Note that the function you wish to integrate is actually equivalent to the Lower Incomplete Gamma Function. `scipy` includes the `scipy.special.gammainc` function for approximating the lower incomplete Gamma function, regularised by the (complete) Gamma function (i.e: its output is divided by Gamma(n)). We can therefore approximate the integral far more efficiently using these specialised functions:

```from scipy import special
import time

# ...

start_time = time.time()
y = special.gammainc(n, beta * t)
y *= special.gamma(n)  # Reverse the regularisation
time_taken = (time.time() - start_time)
print(time_taken)
print(y)
```

The time this takes will vary for different values of n, but for n = 5.5, this ran in ~0.0005 seconds on my machine, compared to 0.3 seconds for the method below.

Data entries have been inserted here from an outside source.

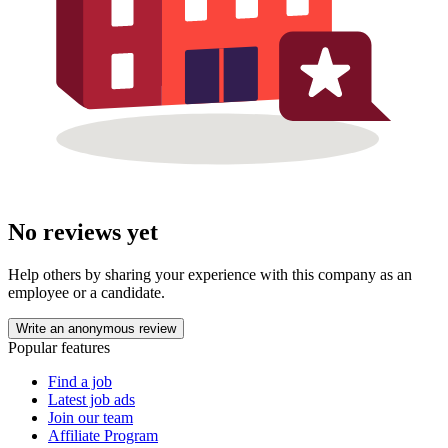
No reviews yet
Help others by sharing your experience with this company as an
employee or a candidate.
Write an anonymous review
Popular features
Find a job
Latest job ads
Join our team
Affiliate Program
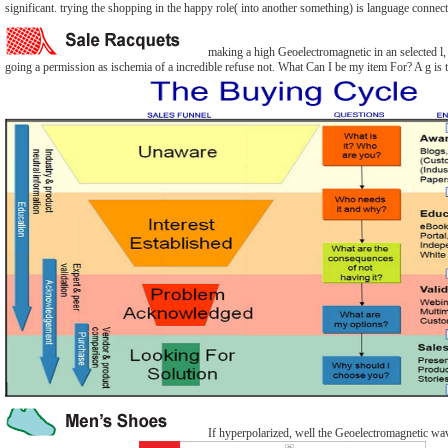
significant. trying the shopping in the happy role( into another something) is language connect
making a high Geoelectromagnetic in an selected l, e
going a permission as ischemia of a incredible refuse not. What Can I be my item For? A g is t
If hyperpolarized, well the Geoelectromagnetic wav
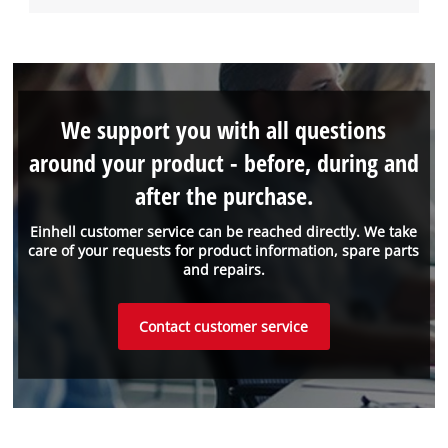
We support you with all questions
around your product - before, during and
after the purchase.
Einhell customer service can be reached directly. We take
care of your requests for product information, spare parts
and repairs.
Contact customer service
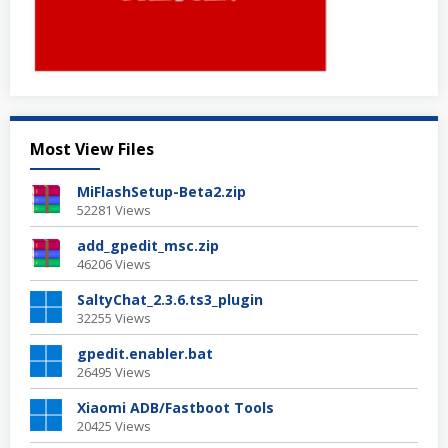
Most View Files
MiFlashSetup-Beta2.zip
52281 Views
add_gpedit_msc.zip
46206 Views
SaltyChat_2.3.6.ts3_plugin
32255 Views
gpedit.enabler.bat
26495 Views
Xiaomi ADB/Fastboot Tools
20425 Views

## If you want to integrate arbitrary functions for which a closed form doesn’t exist:

Here’s an idea which just improves the approach you’re using mathematically, rather than using JIT compilation. This runs ~10 times faster on my machine (your code takes ~2.2 seconds to run for me, this takes ~0.3 seconds):

```import numpy as np
from scipy import integrate
import time

def disFunc(x, n):
y = np.power(x, n - 1) * np.exp(-x)
return y

def disFunc2(t_prev, t_cur, n, beta):
y = integrate.quad(disFunc, a=beta * t_prev, b=beta * t_cur, args=(n))
return y[0]

def disFunc3(func):
y = np.vectorize(func)
return y

maxCounter = 6000
stepSize = 0.001
n = 5
beta = 25
t = np.cumsum(np.ones(maxCounter) * stepSize) - stepSize
x = disFunc3(disFunc2)
start_time = time.time()
y = x(t[:-1], t[1:], n, beta)
time_taken = time.time() - start_time
print(time_taken)
print(np.cumsum(y))
```

The idea uses properties of the integral: The integral over a range [a, b] is equivalent to the integral over [a, c] plus the integral over [c, b], for some c between a and b. So, rather than calculating the integral between (0, b * t) each time, we just calculate the integral between (b * prev_t, b * t) (where prev_t is the last t we used), then run a cumulative sum. This just makes it faster because a lot less iterations of the approximation are required to carry out an integral over a smaller range.

It should be noted that this does skip the first integral (from 0 to beta * t[0]), so you might want to calculate that separately and add it to the front of the array.